PARENTS of schoolchildren and environmental activists held a ‘funeral’ for the Old Shoreham Road cycle lane.

The group held the protest against the removal of the cycle lanes following a decision by the council last month.

Brennan Holt, a Hove resident whose children used the cycle lane to go to school, said: “This cycle lane provides the best connection route for more than 6,000 pupils from eight different schools who could travel more safely to and from school via this cycle route.

“Other alternative routes such as Portland Road and New Church Road, do not provide a direct access alternative to this route.”

Labour and Conservative councillors voted to axe the controversial cycle lane, with Green councillor Amy Heley describing the request to remove the lane as shameful and a disgrace in a council meeting in August.

Some protesters donned funeral attire and left "tributes" to the cycle lane. One read: "We all deserve safe streets - keep OSR (Old Shoreham Road) cycle lane."

Melissa Shinn, a spokeswoman for Extinction Rebellion Brighton, said: “Various forms of motorised transport are responsible for 33 per cent of Brighton and Hove council’s greenhouse gas emissions.

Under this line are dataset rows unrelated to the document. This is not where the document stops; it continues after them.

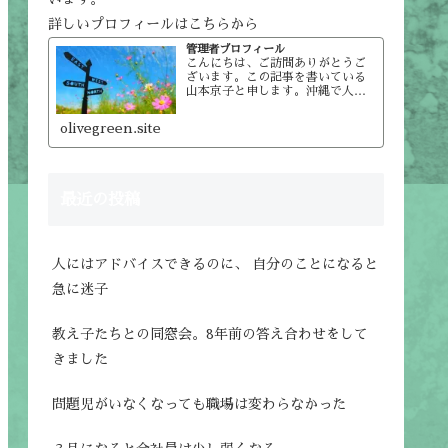
詳しいプロフィールはこちらから
管理者プロフィール
こんにちは、ご訪問ありがとうご
ざいます。この記事を書いている
山本京子と申します。沖縄で人材
育成会社をやっています。サイト
管理者のプロフィール名前：山本
olivegreen.site
京子人材育成会社㈱オリーブグリ
ーン取締役社長。主に企業・団体
からの依頼でリーダー（入社3年…
最近の投稿
人にはアドバイスできるのに、 自分のことになると
急に迷子
教え子たちとの同窓会。8年前の答え合わせをして
きました
問題児がいなくなっても職場は変わらなかった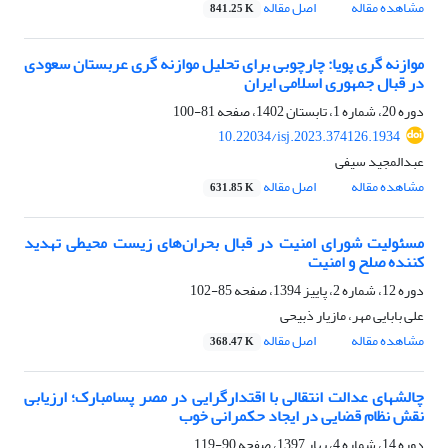
مشاهده مقاله
اصل مقاله
841.25 K
موازنه گری پویا: چارچوبی برای تحلیل موازنه گری عربستان سعودی
در قبال جمهوری اسلامی ایران
دوره 20، شماره 1، تابستان 1402، صفحه
81-100
10.22034/isj.2023.374126.1934
عبدالمجید سیفی
مشاهده مقاله
اصل مقاله
631.85 K
مسئولیت شورای امنیت در قبال بحران‌های زیست محیطی تهدید
کننده صلح و امنیت
دوره 12، شماره 2، پاییز 1394، صفحه
85-102
علی بابایی مهر، مازیار ذبیحی
مشاهده مقاله
اصل مقاله
368.47 K
چالش‏های عدالت انتقالی با اقتدارگرایی در مصر پسامبارک؛ ارزیابی
نقش نظام قضایی در ایجاد حکمرانی خوب
دوره 14، شماره 4، بهار 1397، صفحه
90-119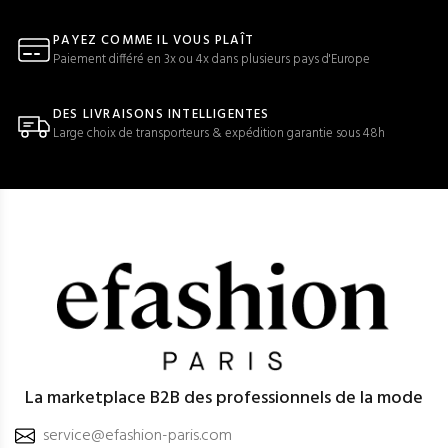
PAYEZ COMME IL VOUS PLAÎT
Paiement différé en 3x ou 4x dans plusieurs pays d'Europe
DES LIVRAISONS INTELLIGENTES
Large choix de transporteurs & expédition garantie sous 48h
La marketplace B2B des professionnels de la mode
service@efashion-paris.com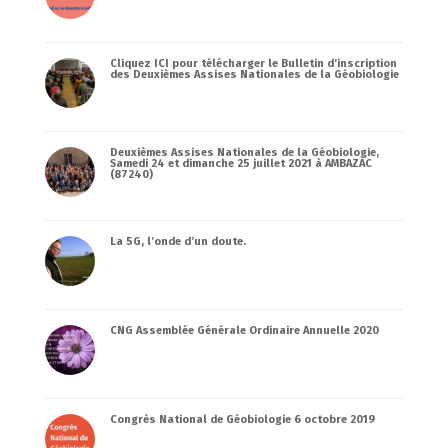
Cliquez ICI pour télécharger le Bulletin d’inscription
des Deuxièmes Assises Nationales de la Géobiologie
Deuxièmes Assises Nationales de la Géobiologie,
Samedi 24 et dimanche 25 juillet 2021 à AMBAZAC
(87240)
La 5G, l’onde d’un doute.
CNG Assemblée Générale Ordinaire Annuelle 2020
Congrès National de Géobiologie 6 octobre 2019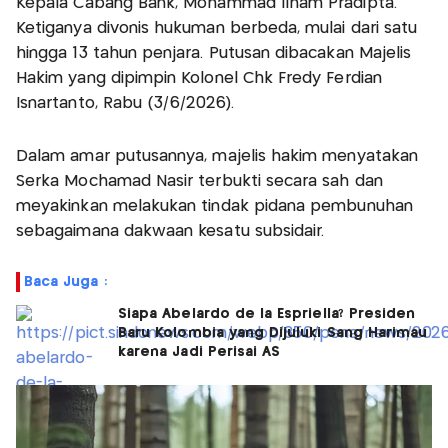
Kepala Cabang Bank, Mohammad Ilham Pradipta.
Ketiganya divonis hukuman berbeda, mulai dari satu
hingga 13 tahun penjara. Putusan dibacakan Majelis
Hakim yang dipimpin Kolonel Chk Fredy Ferdian
Isnartanto, Rabu (3/6/2026).
Dalam amar putusannya, majelis hakim menyatakan
Serka Mochamad Nasir terbukti secara sah dan
meyakinkan melakukan tindak pidana pembunuhan
sebagaimana dakwaan kesatu subsidair.
Baca Juga :
Siapa Abelardo de la Espriella? Presiden
Baru Kolombia yang Dijuluki Sang Harimau
karena Jadi Perisai AS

“It is totally incomprehensible, in the week before Car-Free Mobility Week, that the council - due to Labour and Conservative councillors’ insistence - are tearing out one of the long planned strategic zero emission travel backbones that are vital to achieve the council’s objective of carbon neutrality by 2030.

“The council has invested almost £250,000 of central government taxpayers’ money in this cycle lane so far, and it will cost more than £50,000 of local council funds to remove it.”

Melissa also claimed that the removal of the cycle lane will jeapordise a future application for roughly £3 million of funding from the government for “active travel” infrastructure investments in the city.

Work to remove the Old Shoreham Road cycle lane will begin tomorrow (September 13), and is expected to end in the early hours of September 19.